Posted: 21st October 2011

In its judgement released last week, the Supreme Court has unanimously agreed with the Commissioner's position and has upheld the Court of Appeal decision.

The Commissioner alleged that orthopaedic surgeons, Messrs Penny & Hooper, used corporate and family trust structures in a manner that amounted to tax avoidance. The High Court disagreed, while the majority of the Court of Appeal agreed with the Commissioner.

The Supreme Court has maintained that although the structures themselves were entirely lawful and unremarkable, the use of those structures by Messrs Penny & Hooper to pay artificially low salaries amounted to tax avoidance.

For many, this judgement was not a surprise. However, it does still leave a certain degree of uncertainty hanging over taxpayers, because in the case of Messrs Penny & Hooper, although the structure itself was perfectly acceptable, the outcome was not. This has reconfirmed the need for people to be more vigilant regarding the restructuring of their affairs.

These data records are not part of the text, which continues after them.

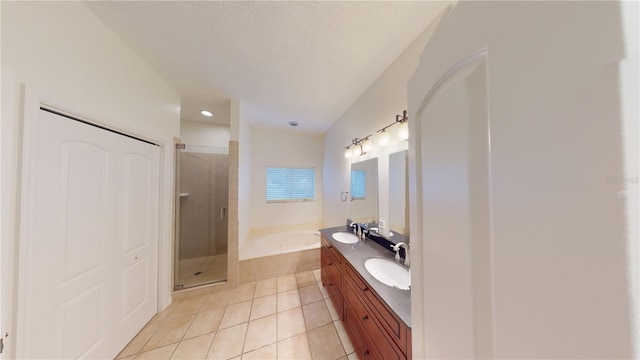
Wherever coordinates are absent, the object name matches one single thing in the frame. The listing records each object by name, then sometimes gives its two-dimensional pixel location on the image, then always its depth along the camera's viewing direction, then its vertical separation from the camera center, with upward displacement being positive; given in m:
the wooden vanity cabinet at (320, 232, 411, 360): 0.94 -0.89
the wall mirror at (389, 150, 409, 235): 1.50 -0.09
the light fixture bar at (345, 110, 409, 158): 1.45 +0.46
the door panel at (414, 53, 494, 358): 0.32 -0.07
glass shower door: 2.59 -0.46
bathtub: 2.62 -1.02
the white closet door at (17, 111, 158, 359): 0.96 -0.38
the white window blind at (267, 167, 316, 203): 3.51 -0.02
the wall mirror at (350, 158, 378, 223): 1.93 -0.09
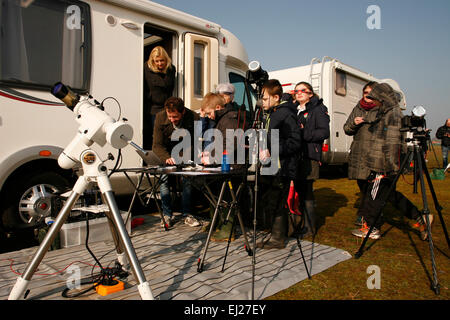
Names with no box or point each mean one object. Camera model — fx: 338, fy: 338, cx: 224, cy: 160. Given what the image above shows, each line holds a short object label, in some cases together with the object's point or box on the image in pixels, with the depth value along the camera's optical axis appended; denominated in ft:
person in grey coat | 12.21
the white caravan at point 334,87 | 27.50
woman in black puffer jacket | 13.20
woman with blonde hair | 14.77
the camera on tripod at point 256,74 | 8.90
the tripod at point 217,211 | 9.40
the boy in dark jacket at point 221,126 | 11.01
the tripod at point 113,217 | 6.19
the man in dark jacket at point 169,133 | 12.91
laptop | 7.27
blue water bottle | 10.10
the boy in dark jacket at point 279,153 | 11.17
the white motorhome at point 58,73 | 11.19
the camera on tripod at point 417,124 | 9.42
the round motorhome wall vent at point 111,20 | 13.43
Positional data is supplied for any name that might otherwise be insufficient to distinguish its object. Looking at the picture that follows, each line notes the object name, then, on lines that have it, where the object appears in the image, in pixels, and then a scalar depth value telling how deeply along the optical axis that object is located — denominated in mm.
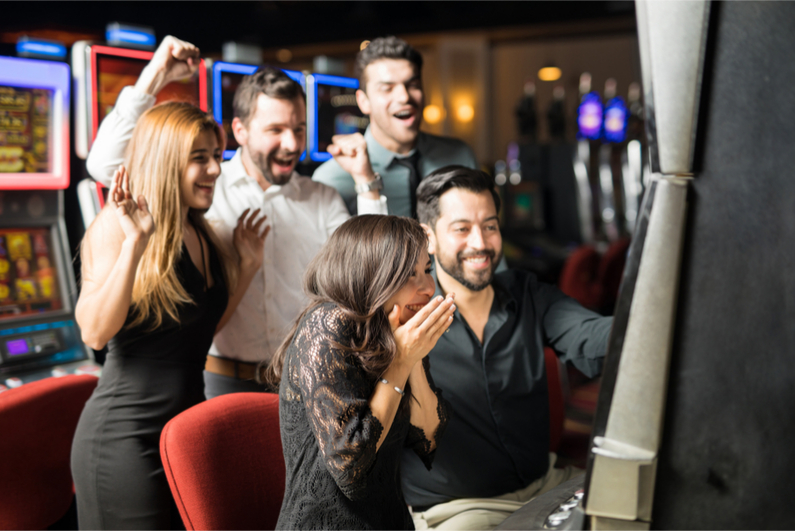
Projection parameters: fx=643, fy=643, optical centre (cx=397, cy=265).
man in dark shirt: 1607
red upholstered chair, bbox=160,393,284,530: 1346
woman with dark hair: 1125
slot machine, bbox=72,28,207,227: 2227
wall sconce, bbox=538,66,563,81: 8758
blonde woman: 1568
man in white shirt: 1867
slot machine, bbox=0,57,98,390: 2287
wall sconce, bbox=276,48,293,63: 8420
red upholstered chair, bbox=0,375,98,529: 1644
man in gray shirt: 1926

We would hope the New Zealand Institute of Chartered Accountants (NZICA) and others will lobby the IRD to reconfirm what circumstances they will and will not seek to apply this case.  The danger otherwise is that this case will be used "carte blanche" to support any position the IRD intends to take.

It is also worth noting that this case relates to tax years in which the tax rates were not aligned.  However, based on the tax rates currently in place, perhaps this case has less application moving forward given there is potentially no tax advantage. That said, in certain circumstances, there could still be timing advantages.